検察官「(水子の霊で)1年生のときに文句を言ってきた子供に対して、連れて行けないといったのか?」

証人「はい」

検察官「当時の先生は生きていられるが、そんなことはなかったといっている」

弁護人「誤導だ!」

検察官「誤導ではない! (担任に対して)文句は言ったのか?」

証人「自宅にいってきた」

次に鈴香被告の自殺について問う検察側。証人は捜査段階で、「鈴香が(自殺について)話したと言っているようだが、私は聞いた覚えがない」といっていたという。しかし、法廷では「後から聞いた。夫から聞いた後に本人に聞いた」と説明。当然、検察側は質問を投げかける。

検察官「聞いたのは間違いないのですね。どうしてそんなことをしたのか聞いたのか」

証人「忘れてしまった」

検察官「調書は事実ではないのか」

証人「はい」

検察官「どういう風に話したのか」

証人「覚えていない」

検察官「でも、娘が自殺を図ったというのは大きいことでしょ。それでも(当時のことを)覚えていないのか」

証人「そのころ、夫は仕事がなくて自宅におり、私はスーパーで休みなく仕事をしていた。こういうことはすべて夫がやっていて、私は聞き流していた」

証言の信用性を問おうとする検察側に対し、証人は当時、鈴香被告の相談を聞いたのは夫だったということをいいたいようだ。被告は調べの中で、「両親に不満をぶつけたら、神妙な顔をしていた」と供述したというが、証人はそれを聞き流していたと説明する。

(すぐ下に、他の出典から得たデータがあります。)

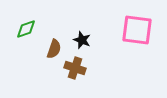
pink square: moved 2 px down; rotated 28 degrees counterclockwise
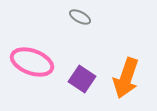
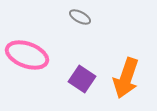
pink ellipse: moved 5 px left, 7 px up
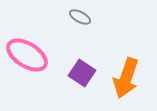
pink ellipse: rotated 12 degrees clockwise
purple square: moved 6 px up
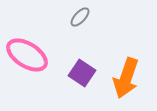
gray ellipse: rotated 75 degrees counterclockwise
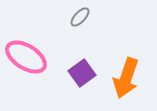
pink ellipse: moved 1 px left, 2 px down
purple square: rotated 20 degrees clockwise
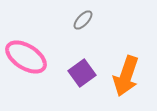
gray ellipse: moved 3 px right, 3 px down
orange arrow: moved 2 px up
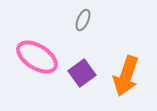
gray ellipse: rotated 20 degrees counterclockwise
pink ellipse: moved 11 px right
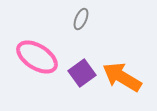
gray ellipse: moved 2 px left, 1 px up
orange arrow: moved 4 px left, 1 px down; rotated 102 degrees clockwise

その後、鈴香被告から子育てについての不満を聞いていなかったことなどを聞き出して、検察側の尋問はいったん終了。再度質問に立った弁護側は子育ての不満は深刻に聞いておらず、米山豪憲君の両親に対する謝罪は今後改めて行うことを引き出し、席に戻った。

続いて、裁判官からの質問が始まる。

左陪審の男性裁判官は家族関係について問い始めた。

裁判官「夫の、鈴香被告と弟に対する養育の違いは?」

証人「男だということで、昔の考えで娘より大事にしていたと思う」

裁判官「男尊女卑ということか?」

証人「はい」

裁判官「具体的には?」

証人「鈴香に対して怒った同じことを息子がいったりしても、息子には怒らないとか」

裁判官「(鈴香被告の)元夫の浮気のうわさを無線で聞いたということだが、会社の人はみんな聞けるのか?」

証人「ほとんどの人が(無線を)付けていた」

裁判官「元夫も聞けるのか?」

証人「(元夫が)休んでいる時に話していたから、女と歩いていても元夫は聞いていなかった」

さらに、極刑を望む鈴香被告に「腹立たしい」と発言した真意について質問が及ぶ。

裁判官「死刑を求める被告が腹立たしいというが、見方によっては覚悟を決めたともみえる。どういうことか?」

証人「これから30年経って出てきたら(被告は)60歳を過ぎ、私も80歳を過ぎている。仕事をすることもままならず、世間の目も前科のある娘には厳しく、死んだ方がましだと思えるような、本当につらいことがあると思う。それで、すぐ死ぬということを口にする娘に対し、腹立たしいと思った」

証人は、最後は吐き捨てるような厳しい口調で、こう言った。